The Science, Engineering and Technology Awareness program survived with $2.5 million a year, but that won't be able to do much for promoting the better understanding of science through the media. The $55 million annual cut to the ABC now appears to be going on for three years, and is already affecting the future of science programs on both television and radio where there are big losses in staff and numbers of programs coming up.

So, is this Budget just lean or mean? Dr Joe Baker, President of the science lobby group, FASTS, said science is still afloat but where is the vision? What then is the vision for science under Peter McGauran that wasn't there under Peter Cook?

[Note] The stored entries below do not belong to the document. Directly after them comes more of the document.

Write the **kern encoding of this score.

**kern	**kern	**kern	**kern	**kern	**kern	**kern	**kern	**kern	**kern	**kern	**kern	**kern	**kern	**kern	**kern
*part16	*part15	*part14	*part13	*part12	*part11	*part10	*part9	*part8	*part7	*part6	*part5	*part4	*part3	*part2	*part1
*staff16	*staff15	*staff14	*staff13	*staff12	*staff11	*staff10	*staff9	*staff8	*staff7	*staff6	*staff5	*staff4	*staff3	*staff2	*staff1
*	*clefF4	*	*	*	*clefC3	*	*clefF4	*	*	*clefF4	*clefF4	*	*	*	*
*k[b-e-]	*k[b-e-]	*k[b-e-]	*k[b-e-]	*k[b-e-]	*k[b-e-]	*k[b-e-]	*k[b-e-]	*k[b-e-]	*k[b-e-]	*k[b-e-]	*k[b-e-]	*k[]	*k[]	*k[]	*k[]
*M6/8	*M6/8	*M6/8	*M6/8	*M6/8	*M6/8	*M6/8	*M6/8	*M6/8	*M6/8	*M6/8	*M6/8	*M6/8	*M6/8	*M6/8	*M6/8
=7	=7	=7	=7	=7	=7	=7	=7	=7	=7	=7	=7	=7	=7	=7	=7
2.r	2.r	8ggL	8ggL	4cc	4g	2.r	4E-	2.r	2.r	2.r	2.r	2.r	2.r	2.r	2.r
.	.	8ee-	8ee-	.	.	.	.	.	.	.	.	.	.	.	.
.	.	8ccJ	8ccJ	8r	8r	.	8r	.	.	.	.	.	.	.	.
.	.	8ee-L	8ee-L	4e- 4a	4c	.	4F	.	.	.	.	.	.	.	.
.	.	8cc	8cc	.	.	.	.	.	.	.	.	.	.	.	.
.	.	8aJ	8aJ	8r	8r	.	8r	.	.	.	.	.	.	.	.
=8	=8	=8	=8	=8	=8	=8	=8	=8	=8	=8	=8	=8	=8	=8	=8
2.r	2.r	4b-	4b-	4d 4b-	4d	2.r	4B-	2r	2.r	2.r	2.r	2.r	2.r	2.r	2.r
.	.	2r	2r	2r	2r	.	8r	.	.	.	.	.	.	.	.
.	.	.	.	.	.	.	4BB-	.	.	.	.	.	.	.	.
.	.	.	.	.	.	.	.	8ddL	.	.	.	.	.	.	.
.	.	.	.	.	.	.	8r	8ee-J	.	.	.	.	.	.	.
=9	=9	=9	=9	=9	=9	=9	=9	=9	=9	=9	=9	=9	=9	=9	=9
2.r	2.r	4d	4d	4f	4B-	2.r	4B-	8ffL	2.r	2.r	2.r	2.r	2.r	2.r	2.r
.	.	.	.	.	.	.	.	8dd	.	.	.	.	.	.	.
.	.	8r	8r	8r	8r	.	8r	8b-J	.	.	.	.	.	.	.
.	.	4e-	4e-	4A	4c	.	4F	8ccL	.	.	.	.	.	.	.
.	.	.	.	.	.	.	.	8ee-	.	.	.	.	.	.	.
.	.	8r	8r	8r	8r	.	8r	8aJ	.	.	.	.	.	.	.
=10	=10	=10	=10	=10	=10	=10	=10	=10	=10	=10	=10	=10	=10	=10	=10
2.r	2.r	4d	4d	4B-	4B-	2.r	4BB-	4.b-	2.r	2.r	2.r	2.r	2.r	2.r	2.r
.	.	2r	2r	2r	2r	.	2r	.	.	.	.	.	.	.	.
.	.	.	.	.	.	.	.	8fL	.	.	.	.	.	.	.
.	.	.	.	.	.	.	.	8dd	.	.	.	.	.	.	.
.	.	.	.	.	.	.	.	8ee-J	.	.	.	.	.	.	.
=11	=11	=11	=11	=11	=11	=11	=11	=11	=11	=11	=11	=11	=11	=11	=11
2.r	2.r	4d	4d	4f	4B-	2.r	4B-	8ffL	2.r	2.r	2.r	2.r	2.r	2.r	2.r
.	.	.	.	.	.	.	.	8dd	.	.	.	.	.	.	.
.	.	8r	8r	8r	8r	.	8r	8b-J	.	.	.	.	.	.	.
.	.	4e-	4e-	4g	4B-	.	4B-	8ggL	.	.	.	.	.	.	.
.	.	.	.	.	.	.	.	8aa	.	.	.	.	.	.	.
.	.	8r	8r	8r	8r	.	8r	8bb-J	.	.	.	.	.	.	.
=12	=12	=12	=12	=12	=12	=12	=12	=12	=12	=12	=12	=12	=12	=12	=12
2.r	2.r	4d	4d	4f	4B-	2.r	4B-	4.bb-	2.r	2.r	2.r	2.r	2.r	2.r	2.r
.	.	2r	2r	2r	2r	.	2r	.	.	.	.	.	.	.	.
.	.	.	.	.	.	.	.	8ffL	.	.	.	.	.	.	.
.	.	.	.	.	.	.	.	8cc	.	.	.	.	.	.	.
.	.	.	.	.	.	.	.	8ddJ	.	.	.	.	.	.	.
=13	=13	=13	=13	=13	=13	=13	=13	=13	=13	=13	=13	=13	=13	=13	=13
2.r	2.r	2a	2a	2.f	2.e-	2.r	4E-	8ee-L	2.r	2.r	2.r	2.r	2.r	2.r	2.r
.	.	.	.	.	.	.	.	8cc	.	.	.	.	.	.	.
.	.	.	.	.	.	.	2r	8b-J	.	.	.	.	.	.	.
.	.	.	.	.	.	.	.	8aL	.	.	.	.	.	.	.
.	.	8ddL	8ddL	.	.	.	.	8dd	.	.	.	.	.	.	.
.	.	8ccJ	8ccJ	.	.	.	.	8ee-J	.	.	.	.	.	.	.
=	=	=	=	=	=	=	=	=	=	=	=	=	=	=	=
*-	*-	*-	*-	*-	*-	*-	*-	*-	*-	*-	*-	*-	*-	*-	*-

PETER McGAURAN: The first thing is to preserve the funding base, the infrastructure. We've boosted it in a number of areas, particularly the university sector which hasn't received the recognition it rightly deserves. This first phase of the Howard Government which has been centred around fiscal imperatives - cutting government expenditure. Now we can do so many of the things we want to, to improve the standing and the importance of science and technology, improve the teaching standards and involve business investment in RD to a far greater extent. There's a great many challenges that lie ahead of us, and none of which I'll overcome quickly or in my whole term as Science Minister, but I can assure the Government is going to tackle them in the same way we did the pressing budget deficit problem.

PETER POCKLEY: Are there any commitments you made in the election which you haven't kept?

PETER McGAURAN: Good question. None to my knowledge. It may be around the edges. There's been some adjustments, if I can use that political talk, but none that leap out and hit you between the eyes.

PETER POCKLEY: So, that's the Budget for 1996-97. This is Peter Pockley for the Science Show.